When Canaletto painted a view of the garden looking north from the Duke of Richmond's dining room in Richmond House in 1747, it was a last view of a prospect that was soon to disappear with the demolition of the old palace's Holbein Gate adjoining the garden. Parliament Street was driven through the western side of the garden in 1750 to connect Whitehall to the Palace of Westminster. At the start of the 19th century the garden's "decayed wall, long fringed by pamphlets, ballads, and ragged advertisements" was removed and replaced by an iron railing and newly planted trees. Its north side remained "most confused and unpleasant", terminating in a maze of "fifty narrow passages, formed by sheds, blank walls, the residences of the nobility, and the workshops of the tradesmen."

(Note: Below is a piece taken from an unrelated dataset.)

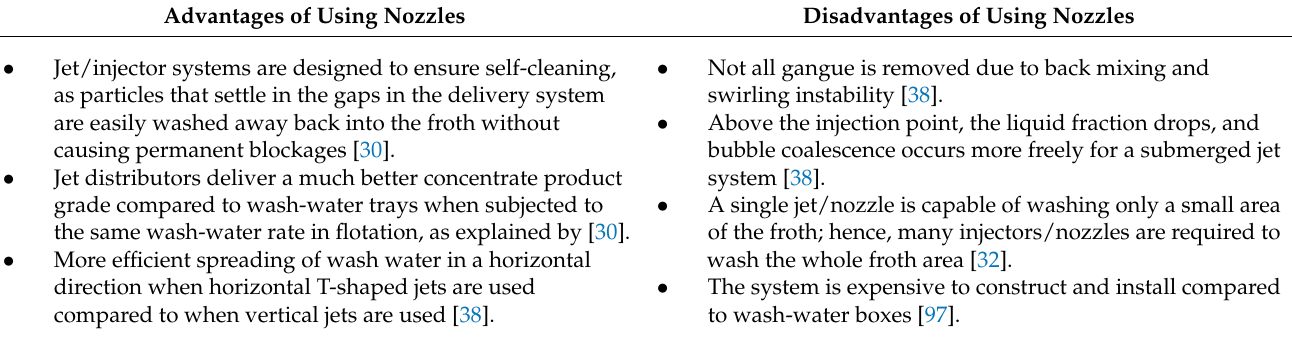
Table 2. Summary of the advantages and disadvantages of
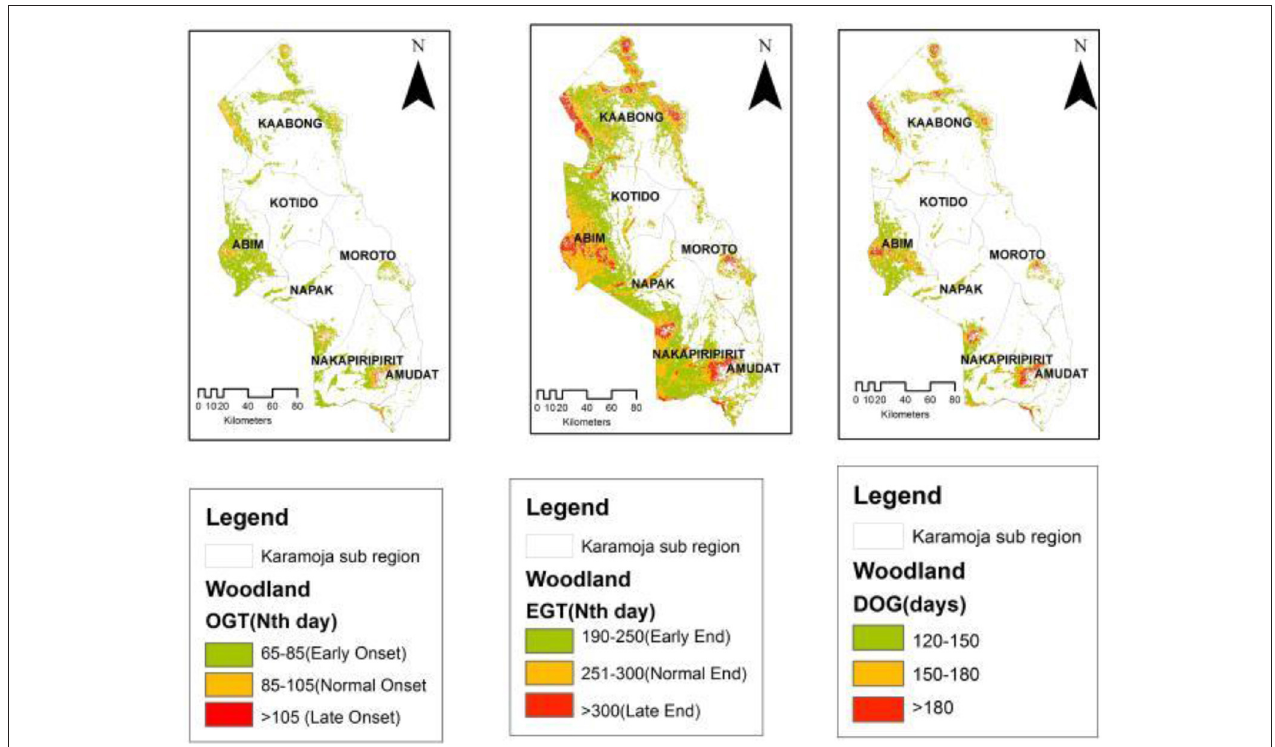
FIGURE 6 | Woodland OGT, EGT, and DOG spatial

A house in Privy Gardens was occupied by Margaret, Dowager Duchess of Portland. She died on 17 February 1785. Upon her death the contents of the Portland Museum were sold off starting on 24 April 1786 and continued over a 37 day period. This museum is not to be confused with the current Portland Museum, Dorset, this one was in Bulstrode Park and featured the art collection of the Duke and Duchess. The auction was conducted by Mr Skinner and Co, of Aldersgate Street. Lot number 4155 was the Portland Vase.

The area was ripe for redevelopment by the landholding elite, who wished to have suitably grand townhouses to occupy while attending Parliament and the court. The vestiges of the Privy Garden became the site of a new street. In 1808 a row of houses called Whitehall Gardens was constructed on the site. Behind each house, long grassy gardens planted with rows of trees led directly down to the river, until they were cut off by the construction of the Victoria Embankment along the river bank between 1865 and 1870.

Prime Minister Benjamin Disraeli lived in one of the houses between 1873 and 1875, while Sir Robert Peel lived in another (and died there in 1850 after falling from his horse on Constitution Hill). The trees outside the front entrance to Whitehall Gardens were the last survivors of the original Privy Garden, and stood until as recently as the late 1930s.

Among the houses in Whitehall Gardens were Montagu House and Pembroke House, a Palladian riverside villa with elaborate interiors. The houses were demolished along with the rest of Whitehall Gardens in 1938, in what the architectural historian John Harris described as "a monstrous act of vandalism", to make way for the construction of the new offices of the Board of Trade and Air Ministry. The interior decorations of four of Pembroke House's rooms were saved after its demolition and were reinstalled in the new government offices, now the Ministry of Defence Main Building.